DOE has a deadline set in federal court to start treating low activity radioactive tank waste by the end of 2023.
Funding for the vitrification plant would drop to about fiscal 2020 levels, from $861 million in the current year to $716 million in the upcoming fiscal year. It is still above the $690 million initially proposed as an annual budget to build and prepare the plant to operate.
Tank waste budget
The Office of River Protection budget also includes $825 million for work at the tank farms, where the 56 million gallons of waste are stored and a new system to separate out low activity radioactive waste from the tanks to prepare it for treatment at the vit plant.
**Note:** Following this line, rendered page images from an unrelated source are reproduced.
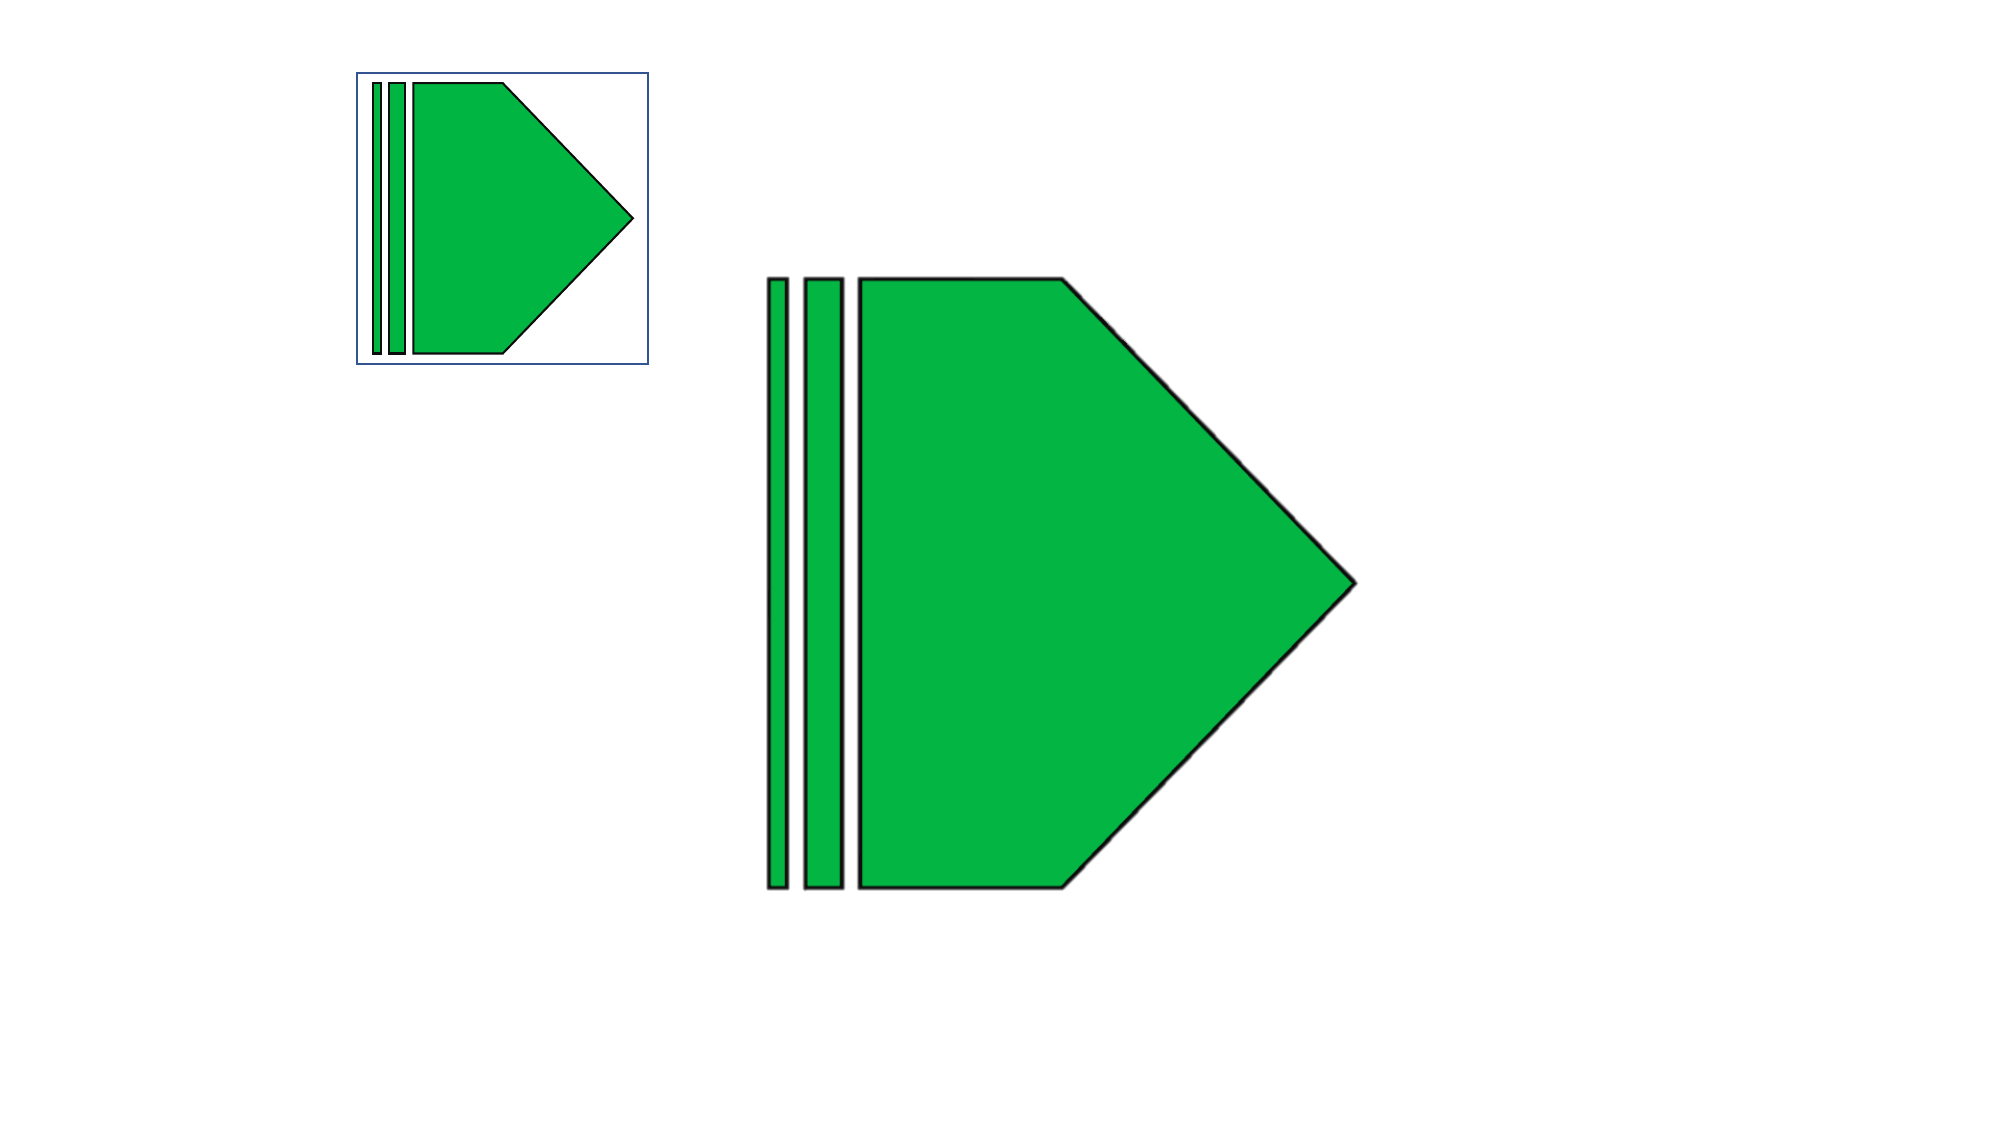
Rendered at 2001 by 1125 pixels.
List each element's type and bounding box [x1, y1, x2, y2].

text_box [356, 72, 649, 365]
text_box [388, 82, 406, 355]
picture [741, 272, 1365, 896]
text_box [412, 82, 635, 355]
text_box [372, 82, 382, 355]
The new Tank-Side Cesium Removal system allows waste to bypass the vitrification plant’s Pretreatment Facility, which was planned to separate waste into low activity and high level waste streams for separate treatment. The Pretreatment Facility is not required to be operating together until 2033 after technical issues needed to be resolved related to high level radioactive waste.
The tank-side system is close to being ready to operate after crews spent the last month running water through the system to simulate tank waste and verify operations.
The proposed budget also would continue to pay for a tank integrity program to monitor the condition of underground tanks, some of them holding waste since WWII.
In March, DOE confirmed that one of its underground tanks was leaking waste into the ground, making it the second tank known to be currently leaking.
Budget for other cleanup
The DOE Richland Operations Office at Hanford would receive $926 million under the proposed budget, the same as current spending.
It is responsible for all environmental cleanup at Hanford, other than tank waste, and operates the 580-square-mile site in Eastern Washington.
DOE said in a fact sheet that the money would be used on a project to dig up a highly radioactive waste spill beneath the 324 Building, which is just north of Richland and by the Columbia River.
It would allow continued construction to transfer radioactive cesium and strontium waste capsules from an indoor pool at risk in a severe earthquake to dry storage.
It would also be used to prepare the K West Reactor Basin, where radioactive sludge has been removed, for demolition and to enclose the K East Reactor as a way to safely store it while radioactivity decays to lower levels.
The Biden budget proposal did not break down dollar amounts by projects beyond spending at the vitrification plant, the tank farms and for the remainder of Hanford operations and environmental cleanup.